◆ **Document text**:
######
Texas exceeded low expectations this season. Here is why they were so low, and why things didn't turn out as bad as expected.

Benny Sieu-USA TODAY Sports

For Rick Barnes and the Texas Longhorns, the 2013-2014 season was a pretty good year. After an ugly 2012-2013 campaign that saw the Horns go 16-18 and miss the NCAA tournament for only the third time in 25 years, followed by an off-season where five underclassmen either transferred or left Texas to pursue professional playing careers, expectations for Barnes and his team were low.

It is not controversial to say that these expectations were exceeded rather easily. Texas went 13-4 against a solid non-conference schedule that included a non-conference road victory against North Carolina along with wins against Stephen F. Austin and Mercer -- two strong low-major programs that weren't as of yet nationally recognized. And then Texas followed up a successful early season by going 11-7 in the Big 12, rattling off consecutive wins against Iowa State, Kansas State, Baylor, and Kansas, and finishing in a tie with Iowa State for third place in the conference. During the post season, Texas won a game in the Big 12 tournament, and won its round of 64 match-up in the NCAA tournament against Arizona State.
######
◆ **Given entries**:
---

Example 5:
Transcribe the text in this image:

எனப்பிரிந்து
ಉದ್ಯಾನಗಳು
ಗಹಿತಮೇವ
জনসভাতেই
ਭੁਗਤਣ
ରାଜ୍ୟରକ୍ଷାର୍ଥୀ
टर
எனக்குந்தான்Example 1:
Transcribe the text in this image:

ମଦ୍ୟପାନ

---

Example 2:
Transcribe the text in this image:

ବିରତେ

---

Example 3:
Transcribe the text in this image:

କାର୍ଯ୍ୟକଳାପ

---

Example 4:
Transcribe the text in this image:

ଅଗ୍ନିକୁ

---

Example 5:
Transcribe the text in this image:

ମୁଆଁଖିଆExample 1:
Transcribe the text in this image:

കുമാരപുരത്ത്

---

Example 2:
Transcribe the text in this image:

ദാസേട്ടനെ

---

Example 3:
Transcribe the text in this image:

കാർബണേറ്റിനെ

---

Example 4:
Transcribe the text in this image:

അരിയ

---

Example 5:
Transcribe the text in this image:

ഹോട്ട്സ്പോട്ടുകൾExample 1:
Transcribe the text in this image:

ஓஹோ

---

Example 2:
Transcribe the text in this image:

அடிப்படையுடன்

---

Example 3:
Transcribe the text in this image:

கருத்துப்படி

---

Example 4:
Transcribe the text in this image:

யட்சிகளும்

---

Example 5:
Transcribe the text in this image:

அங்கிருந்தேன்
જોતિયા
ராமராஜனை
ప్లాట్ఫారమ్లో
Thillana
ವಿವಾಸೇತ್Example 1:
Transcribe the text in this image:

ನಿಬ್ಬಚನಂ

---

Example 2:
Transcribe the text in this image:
######
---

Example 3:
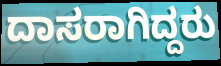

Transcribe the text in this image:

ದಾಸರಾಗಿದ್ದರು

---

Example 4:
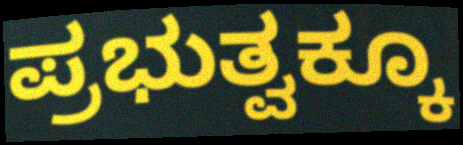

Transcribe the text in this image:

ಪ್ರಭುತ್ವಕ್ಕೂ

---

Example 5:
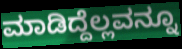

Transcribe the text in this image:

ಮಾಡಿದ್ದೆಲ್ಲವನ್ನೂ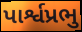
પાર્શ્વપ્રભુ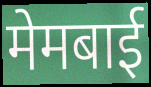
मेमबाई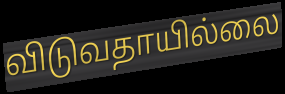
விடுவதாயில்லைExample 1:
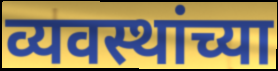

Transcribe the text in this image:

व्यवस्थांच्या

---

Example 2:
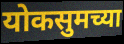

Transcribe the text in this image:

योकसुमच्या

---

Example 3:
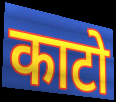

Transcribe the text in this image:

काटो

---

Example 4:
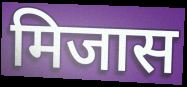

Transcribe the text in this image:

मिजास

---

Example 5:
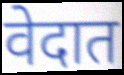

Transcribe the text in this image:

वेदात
######
◆ **Task list**:
(A) Reproduce word for word the part of the Longhorns basketball article starting with "For Rick Barnes" and going on through "team were low.".
(B) According to the Longhorns basketball article, which team did Texas beat in its round of 64 game in the NCAA tournament?
(C) Extend the article about the Texas Longhorns' 2013-2014 season, picking up after its final sentence.
The listing has no connection to the article about the Texas Longhorns' basketball season.

◆ **Solved problems**:
(A)
For Rick Barnes and the Texas Longhorns, the 2013-2014 season was a pretty good year. After an ugly 2012-2013 campaign that saw the Horns go 16-18 and miss the NCAA tournament for only the third time in 25 years, followed by an off-season where five underclassmen either transferred or left Texas to pursue professional playing careers, expectations for Barnes and his team were low.

(B) Arizona State

(C)
The outlook for Texas coming into the 2013-2014 season

Even in retrospect, It is hard to see how an outside observer could have predicted Texas' success this year. Here is a summary of the reasons for widespread pessimism prior to the season:

  1. Texas' leading returning scorer was Javan Felix, an undersized and turnover-prone point guard with a questionable shot.

  2. Another key player was once highly regarded 6-9 center named Cameron Ridley who had just struggled through a terrible freshman season, registering a staggeringly low offensive rating of 77. It is possible to have a lower rating than 77 -- a few players for TCU did last season -- but it is quite unusual.

  3. Texas had some size, but didn't really rebound. In 2013 Texas finished 9th in the Big 12 in defensive rebound percentage.

  4. Aside from Felix, Demarcus Holland was the only returning guard. He had only slightly outperformed Ridley on offense, registering an offensive rating of 78.

  5. Four incoming freshmen perimeter players with relatively little pedigree formed Rick Barnes' weakest recruiting haul as measured by the various ranking services since at least 2008.

  6. Texas was led by a head coach that appeared to be on his way out the door. For example, last August respected hoops writer Garry Parrish wrote that "Barnes at some point became disenchanted with the off-court grind it takes to maintain a certain level of success." Parrish wasn't the only person relaying this information; the buzz about Barnes was bad.

When faced with that information, here is what I concluded:

This has the potential to be a difficult year. Hell, a difficult year is clearly the likely outcome. This is a Texas team with problems.

With so much bad news, long-time head coach Rick Barnes' job is surely at risk. Another poor year -- and to be clear another poor year seems likely -- and he will probably be asked to move on.

But they still have to play the games. And when it comes to games played by 18-22 year old men, the results sometimes don't play out as you had expected.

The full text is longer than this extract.